*** EXERCISE INPUTS ***

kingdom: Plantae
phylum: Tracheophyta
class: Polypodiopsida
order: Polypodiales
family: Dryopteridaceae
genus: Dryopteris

***
*** EXERCISE INPUTS ***

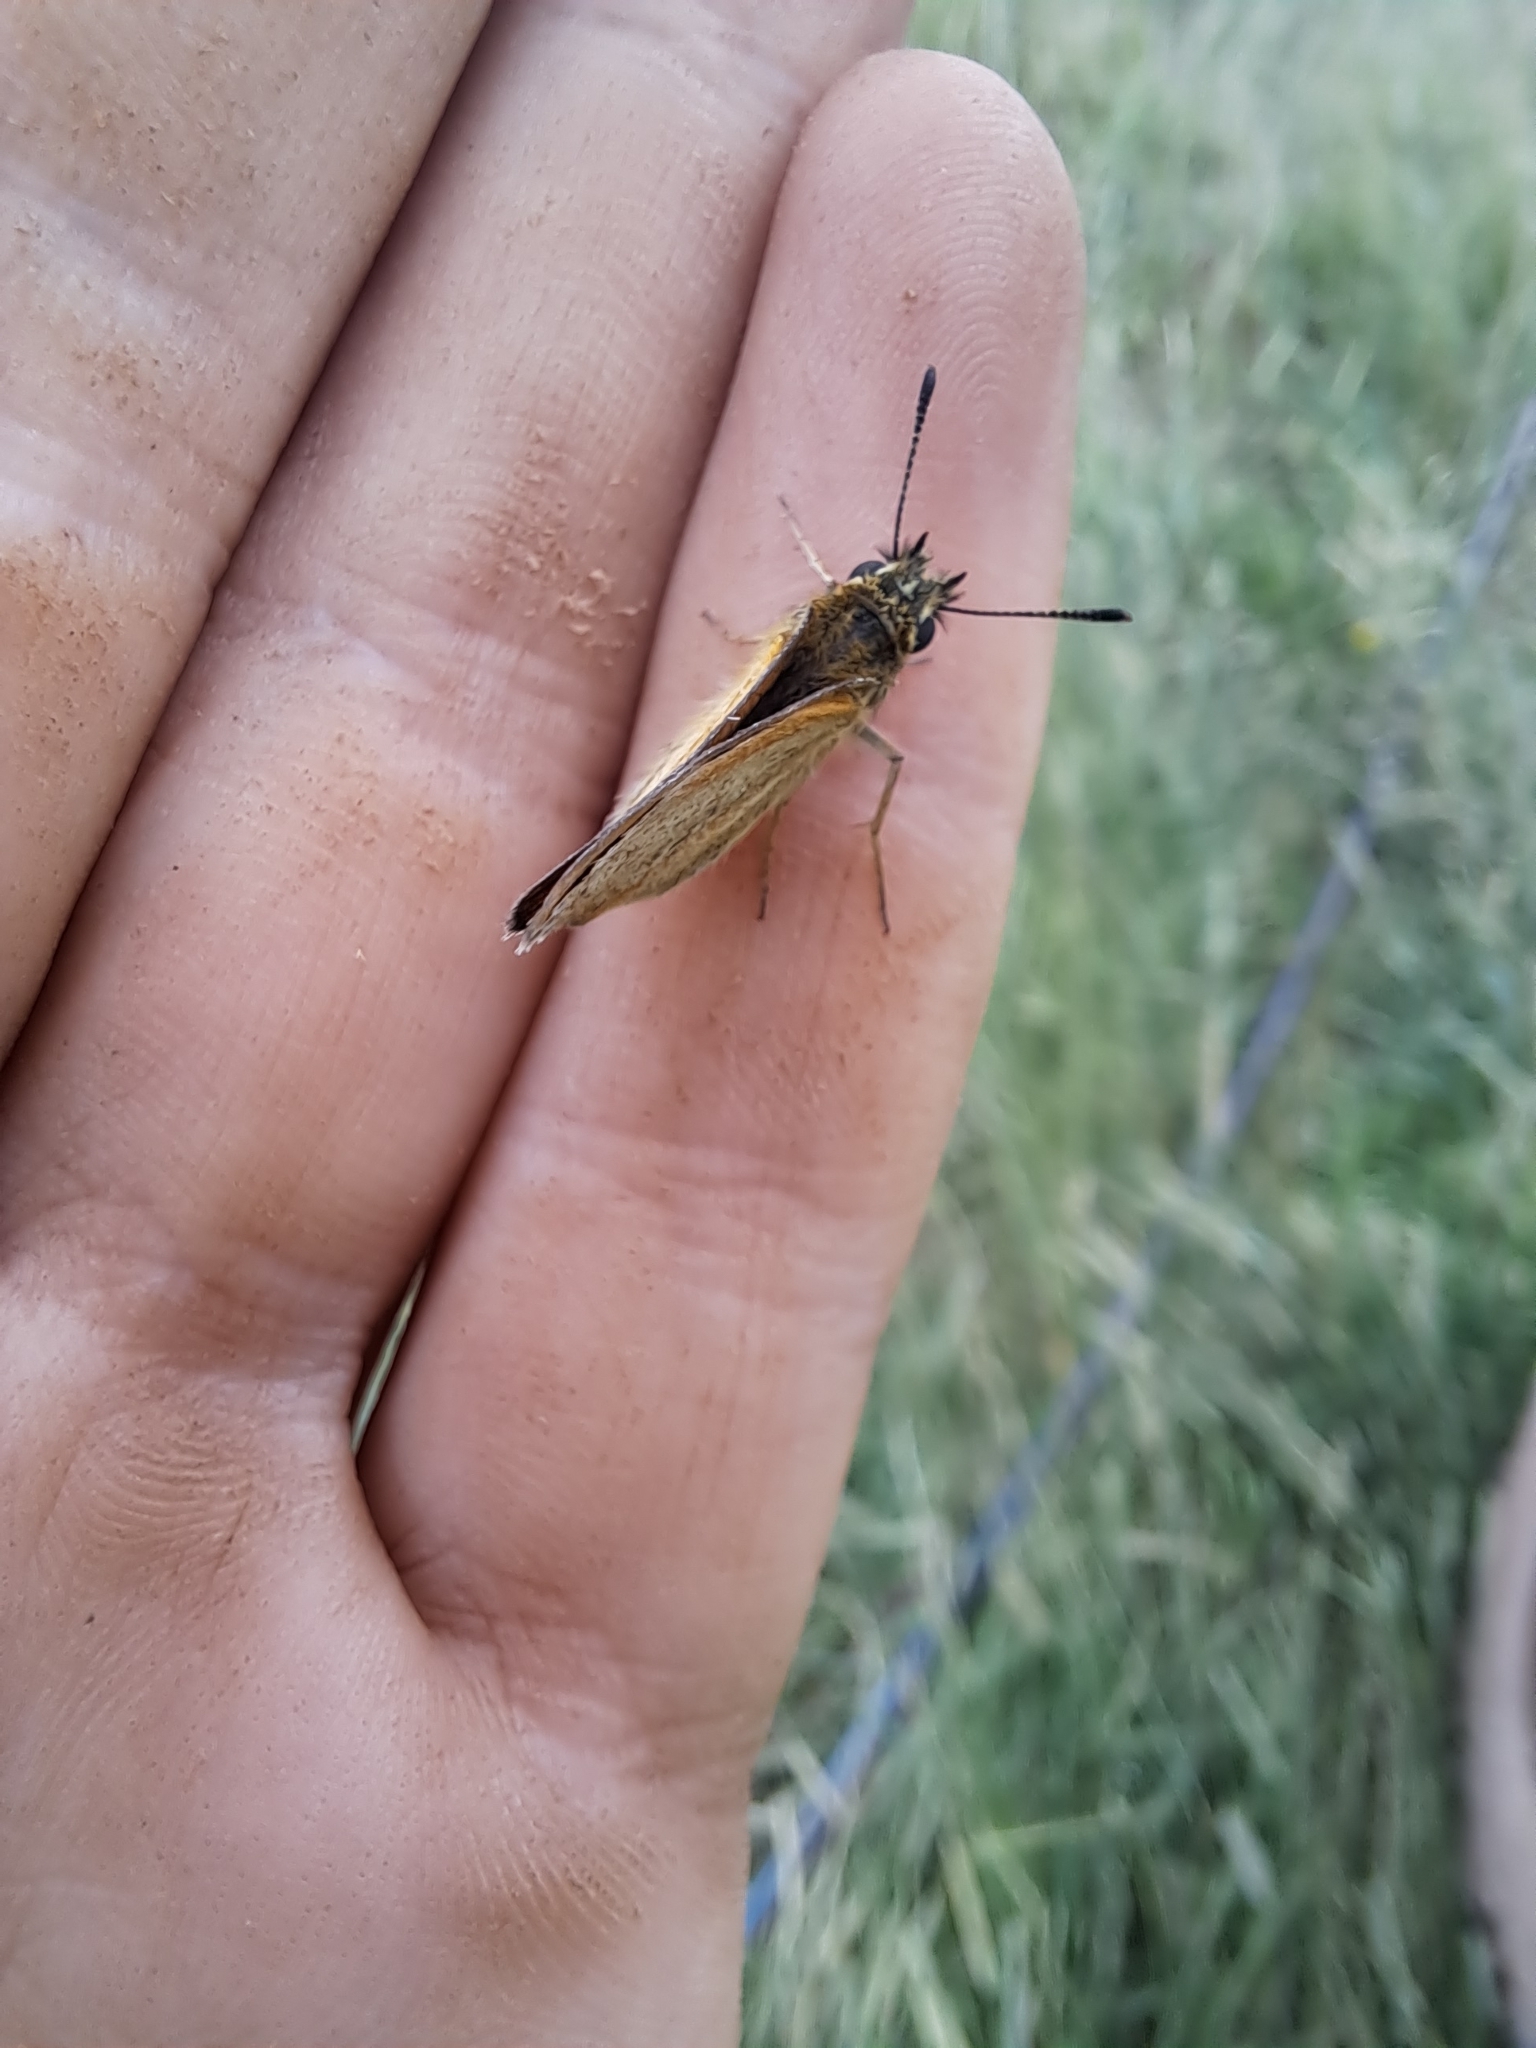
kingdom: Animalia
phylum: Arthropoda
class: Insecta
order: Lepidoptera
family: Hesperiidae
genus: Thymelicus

***
*** EXERCISE INPUTS ***

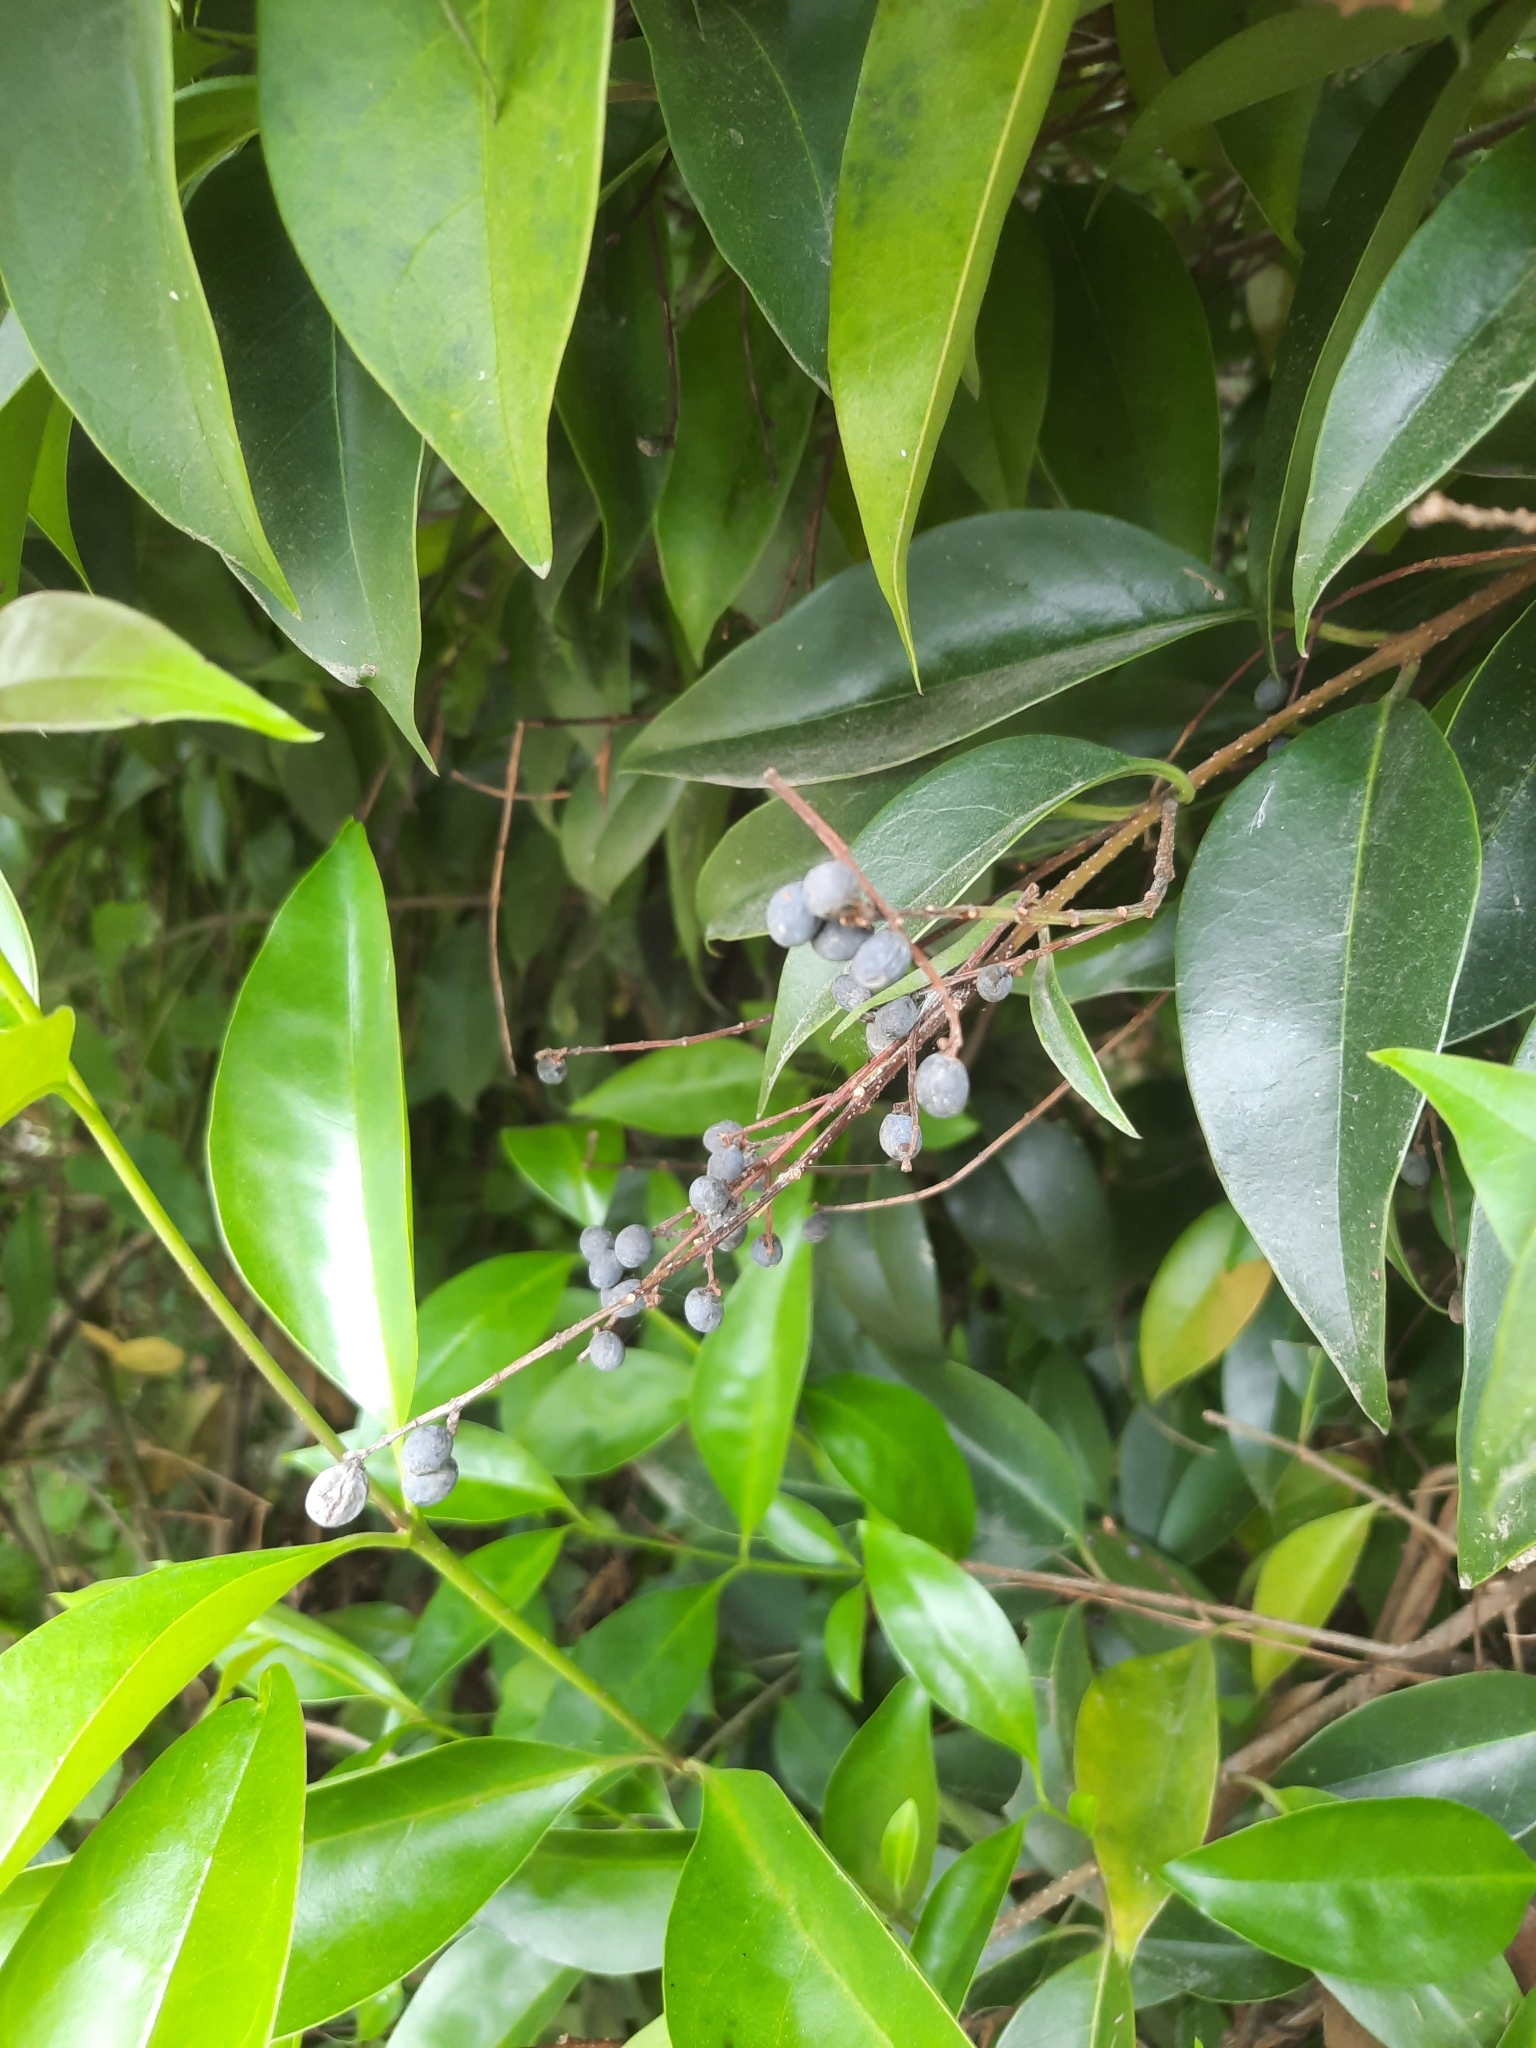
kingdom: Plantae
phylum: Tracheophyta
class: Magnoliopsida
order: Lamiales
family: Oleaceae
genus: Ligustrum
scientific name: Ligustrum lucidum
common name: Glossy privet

***

Starting with the line that contains "order: Lamiales" and going on through the line that contains "common name: Glossy privet", write out only those lines again with "common name" switched to "vernacular name" and everything else left unchanged.

order: Lamiales
family: Oleaceae
genus: Ligustrum
scientific name: Ligustrum lucidum
vernacular name: Glossy privet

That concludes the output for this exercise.